The Welsh Government has decided that it is essential that “minors can learn, through public education, everything that helps them discuss and understand their rights and the rights of others”. As of 2021, the parental veto will be removed whereby parents had the right to withdraw minors from sex education classes, established in the guide approved by the Welsh Executive in 2010 and endorsed in February 2019.
The Welsh authorities have sought to move away from the political debate an issue that raised huge susceptibilities and that contains numerous nuances. An eight-week consultation period was opened to hear the opinions of all types of organizations and groups, until the final decision was reached. “It is essential that we continue to work with all communities in Wales to ensure that parents have the right to provide their children with the necessary development, care and guidance on their way to maturity, while allowing our schools to ability to ensure a broad and balanced education, ”said the Welsh Minister of Education, Kirsty Willams.
Wales has about 200 religious schools that are part of the public education network, and paradoxically it has been religion, rather than the teachings on sexual relations or gender equality, the most delicate point to deal with.

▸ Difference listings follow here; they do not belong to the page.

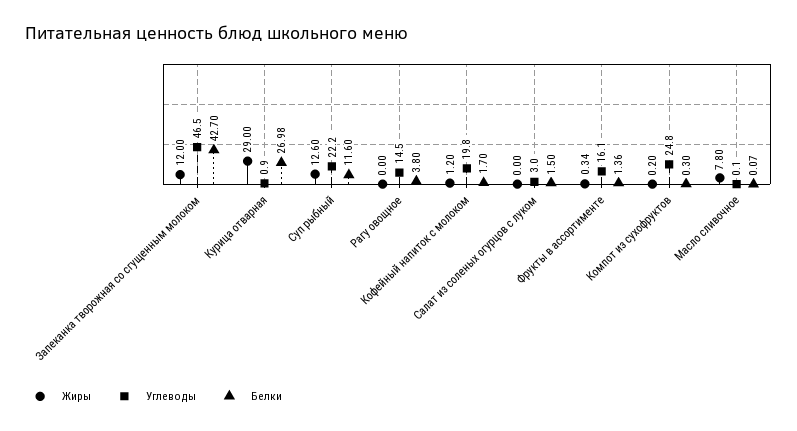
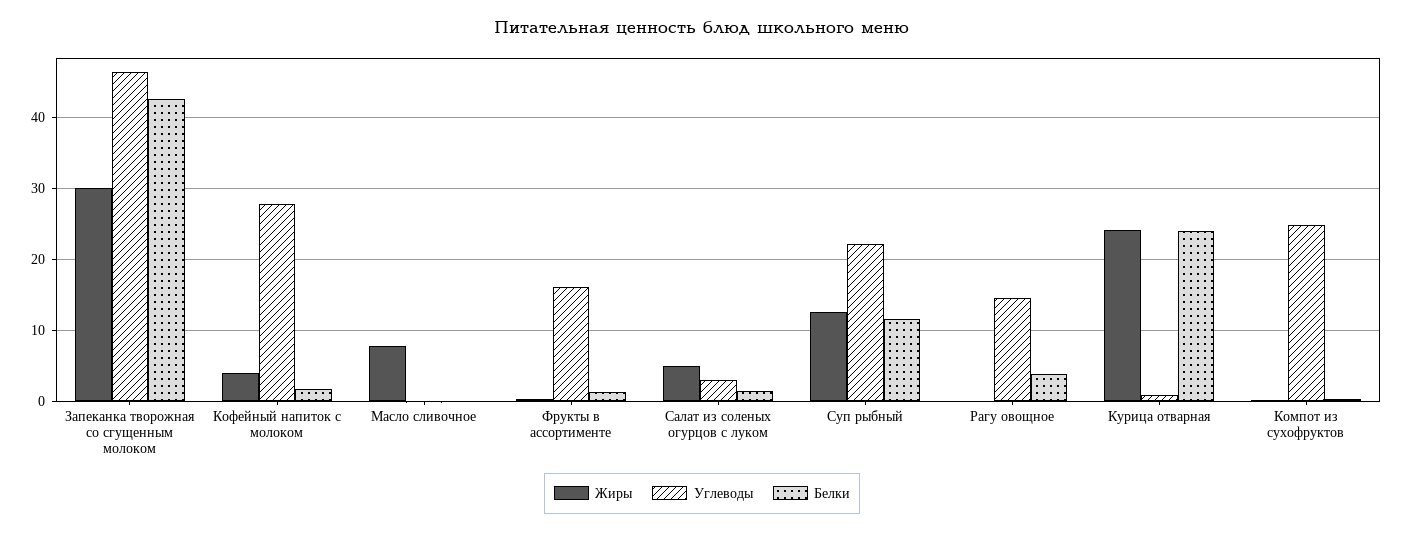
Жиры, Запеканка творожная со сгущенным молоком: 12 -> 30
Жиры, Курица отварная: 29 -> 24
Белки, Курица отварная: 26.98 -> 24
Жиры, Кофейный напиток с молоком: 1.2 -> 4
Углеводы, Кофейный напиток с молоком: 19.8 -> 28
Жиры, Салат из соленых огурцов с луком: 0 -> 5

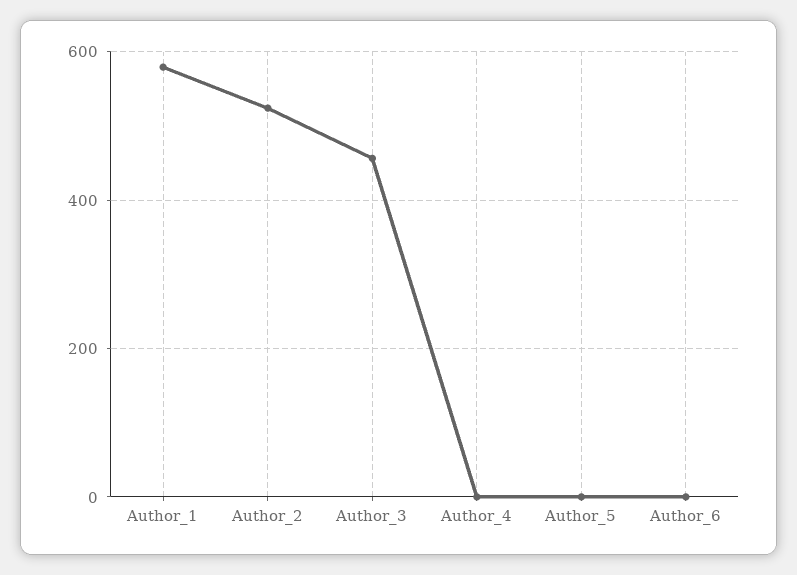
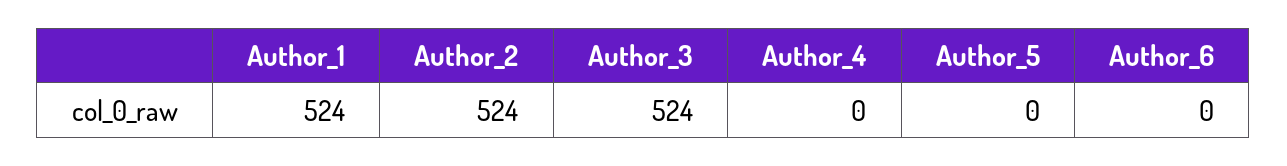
Author_1: 580 -> 524
Author_3: 460 -> 524

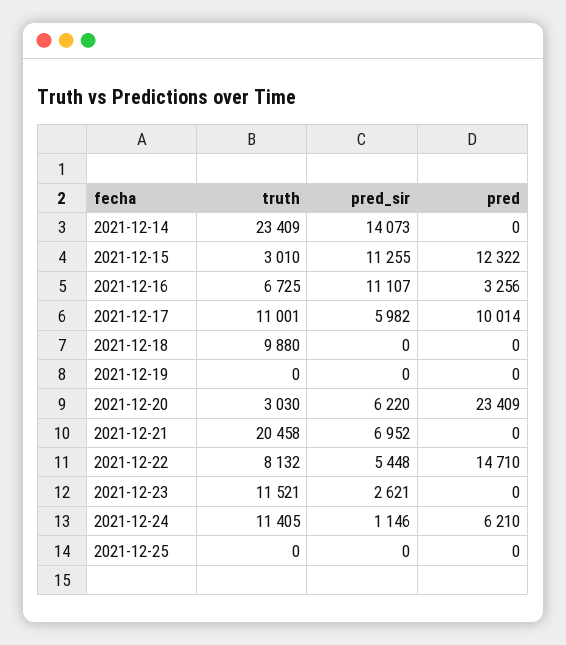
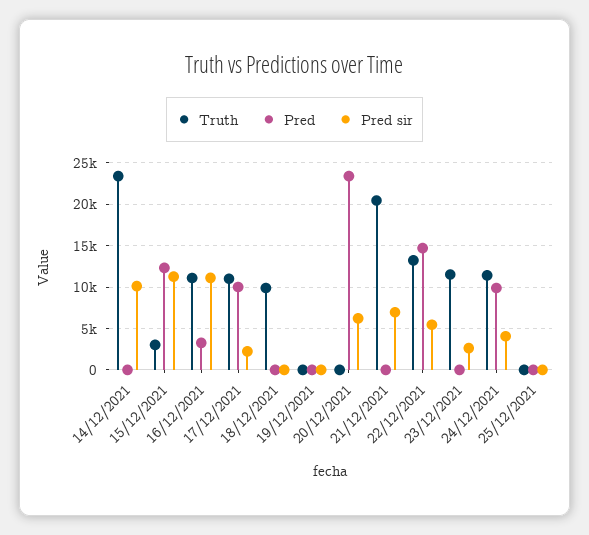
pred_sir, 2021-12-14: 14073 -> 10000
truth, 2021-12-16: 6725 -> 11000
pred_sir, 2021-12-17: 5982 -> 2000
truth, 2021-12-20: 3030 -> 0
truth, 2021-12-22: 8132 -> 13000
pred_sir, 2021-12-24: 1146 -> 4000
pred, 2021-12-24: 6210 -> 10000

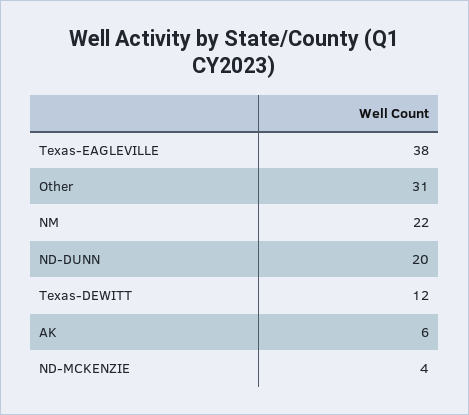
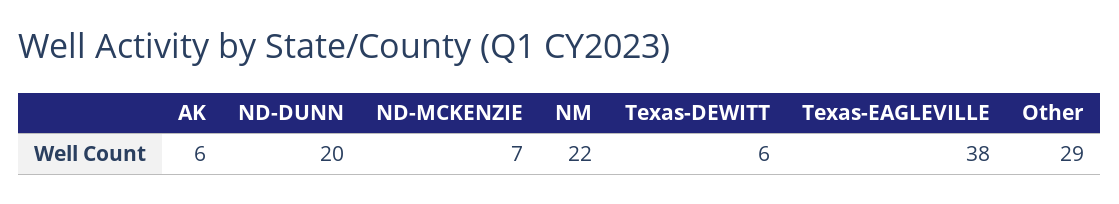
Other: 31 -> 29
Texas-DEWITT: 12 -> 6
ND-MCKENZIE: 4 -> 7

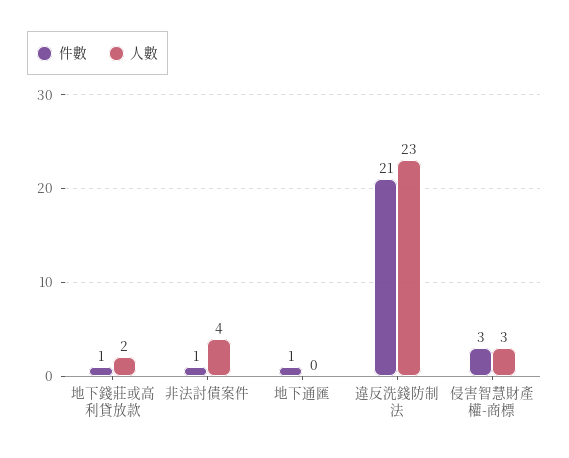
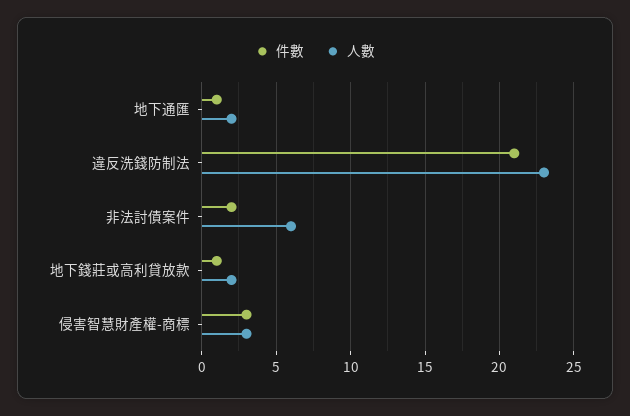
件數, 非法討債案件: 1 -> 2
人數, 非法討債案件: 4 -> 6
人數, 地下通匯: 0 -> 2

In both ways. On the part of those religious families who dislike the secular vision that will be imposed on a subject that will be called Religions, Values and Ethics. And on the other hand, of those others who suspect the bias that religious educational institutions may have when imparting this subject. “We are alarmed that it is intended to eliminate the right of parents to withdraw their children from these classes in religious schools, and we believe it is something potentially illegal. There are precedents in international Justice that indicate that such a decision violates the right to freedom of religion or belief, because it allows minors to be indoctrinated against the wishes of their parents, ”said Katy Riddick, coordinator of Wales Humanists. Advocates for the suppression of any religious influence in the Welsh institutions, the group has, however, welcomed the compulsory education and sexual relations classes for all students.
“In high school, the lessons will include sexuality, express consent in relationships, individual rights, equality and reproduction. Each of the subjects will be given in the apropiada appropriate phase ’of students’ age,” said the Welsh Government. In England, starting in September, affective education in primary and secondary sex education will become part of the curriculum, but parents will prohibit the attendance of their children until they are 15 years old.
The Terrence Higgins Trust Foundation, which promotes more information about HIV virus and sexual health, has been one of the main drivers of this campaign, and has celebrated the decision of the Welsh Government. “There is still a lot of work to make sure that Schools provide adequate, quality and inclusive lessons with the LGBT community, also taught by teachers who inspire confidence. It is essential that young people learn the reality of HIV in modern life, “said the organization.
The Episcopal Conference of England and Wales has shown its opposition to the withdrawal of the parental veto, but it has been both more concerned with the teaching of religion (“reducing it to a part of the ‘beliefs of the world’ dilutes its importance” ). “Well-taught sexual relations and education are a fundamental aspect to prepare the children of Wales,” he said in a statement.